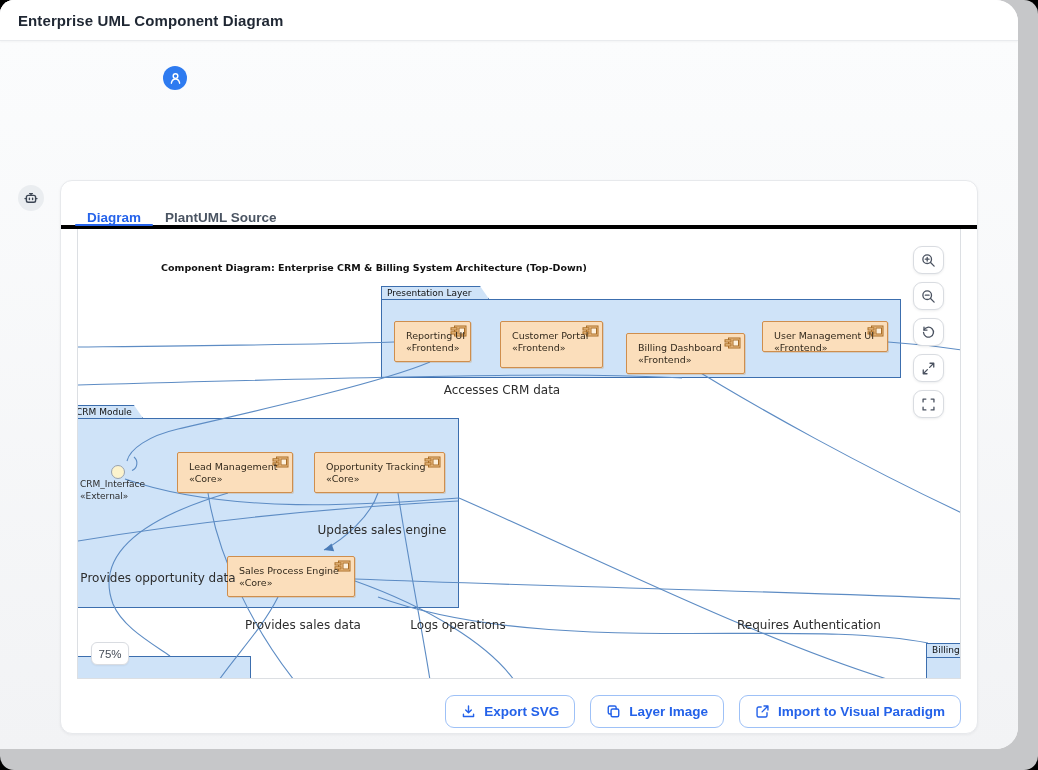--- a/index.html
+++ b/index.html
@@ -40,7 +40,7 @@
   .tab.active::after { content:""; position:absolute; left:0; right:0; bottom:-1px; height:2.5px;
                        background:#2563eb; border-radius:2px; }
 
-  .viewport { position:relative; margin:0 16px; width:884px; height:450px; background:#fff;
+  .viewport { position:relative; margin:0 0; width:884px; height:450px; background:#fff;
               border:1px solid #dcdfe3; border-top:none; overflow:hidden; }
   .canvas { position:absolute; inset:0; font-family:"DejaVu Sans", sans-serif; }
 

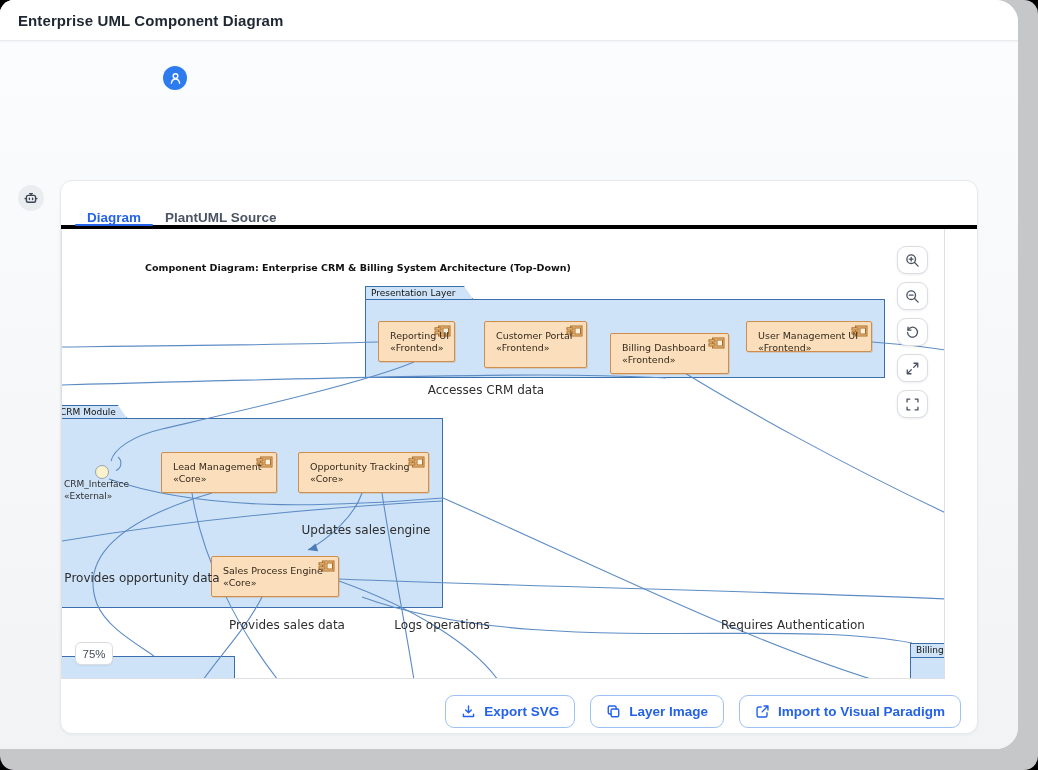--- a/index.html
+++ b/index.html
@@ -54,7 +54,7 @@
 
   .conn-svg { position:absolute; left:0; top:0; z-index:2; }
 
-  .comp { position:absolute; background:#fbdebb; border:1px solid #cf8e4d; border-radius:2px;
+  .comp { position:absolute; background:#fbdebb; border:1px solid #cf8e4d; border-radius:8px;
           z-index:3; box-shadow:1px 1px 0 rgba(190,130,60,.25); }
   .comp .cname { position:absolute; left:11px; top:8px; font-size:9.5px; color:#332a1d; white-space:nowrap; }
   .comp .cstereo { position:absolute; left:11px; top:20px; font-size:9.5px; color:#332a1d; white-space:nowrap; }

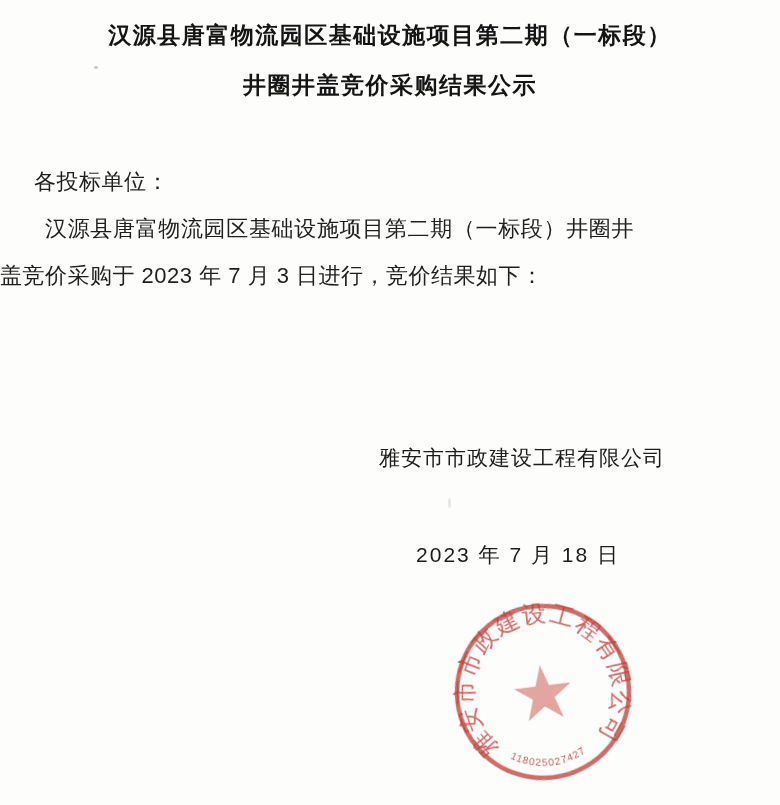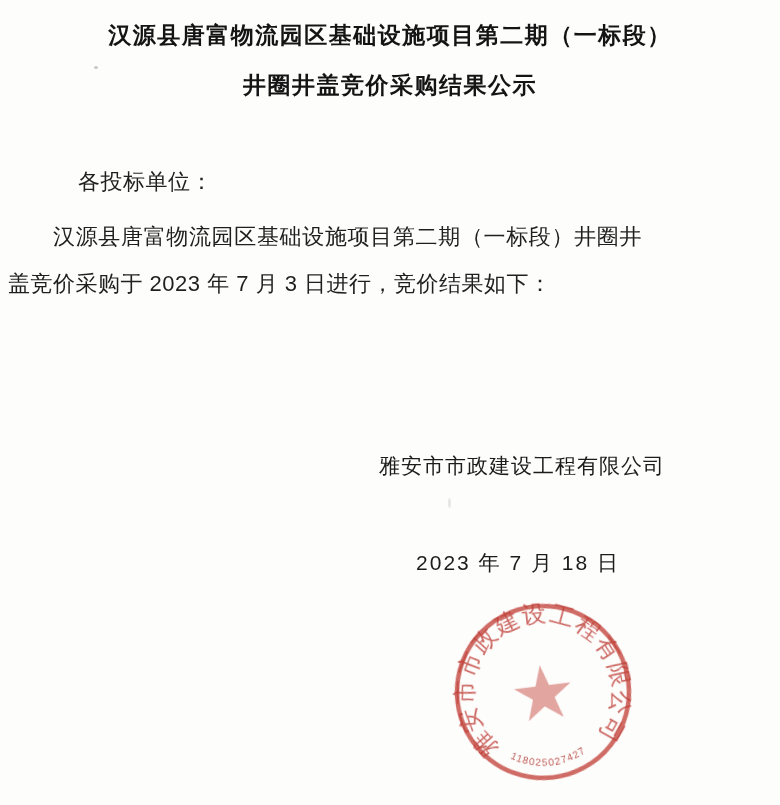--- a/index.html
+++ b/index.html
@@ -26,7 +26,7 @@
   .title1 { padding-top: 10px; }
   .body-text {
     width: 634px;
-    margin-left: 78px;
+    margin-left: 34px;
     font-size: 22px;
     line-height: 47px;
     text-align: justify;

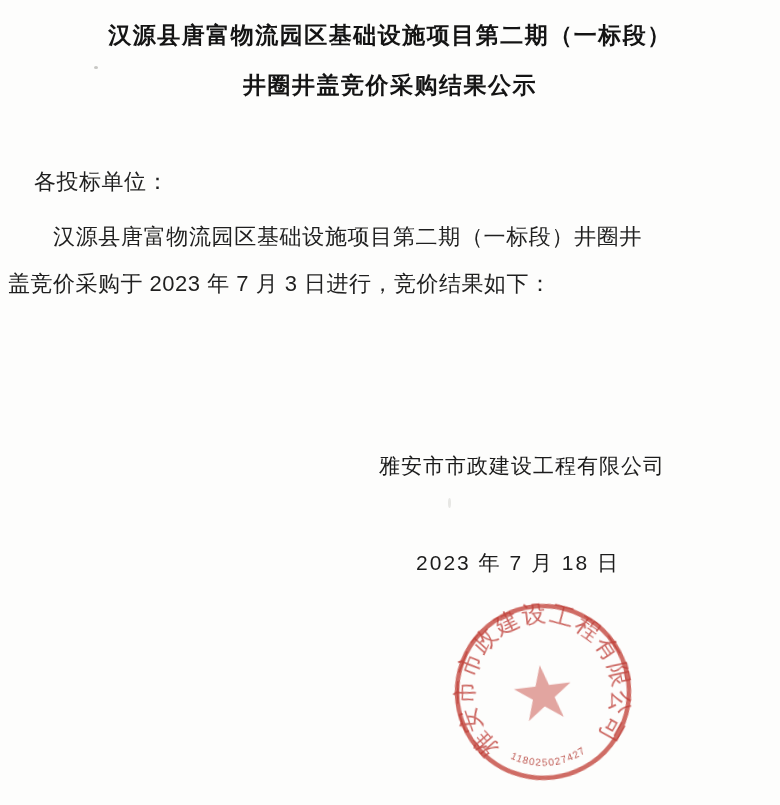--- a/index.html
+++ b/index.html
@@ -35,7 +35,7 @@
     color: #1f1f1f;
   }
   .salutation { margin-top: 48px; }
-  .para { text-indent: 45px; margin: 8px; }
+  .para { text-indent: 45px; margin: 0; }
   .sig-company {
     margin-top: 135px;
     width: 634px;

·····

EXERCISE OBJECTIVE — The lines above that hold the word "border" should be found and copied out.

ANSWER TO THIS PROBLEM —
                        background:#2563eb; border-radius:2px; }
               border:1px solid #dcdfe3; border-top:none; overflow:hidden; }
-  .comp { position:absolute; background:#fbdebb; border:1px solid #cf8e4d; border-radius:2px;
+  .comp { position:absolute; background:#fbdebb; border:1px solid #cf8e4d; border-radius:8px;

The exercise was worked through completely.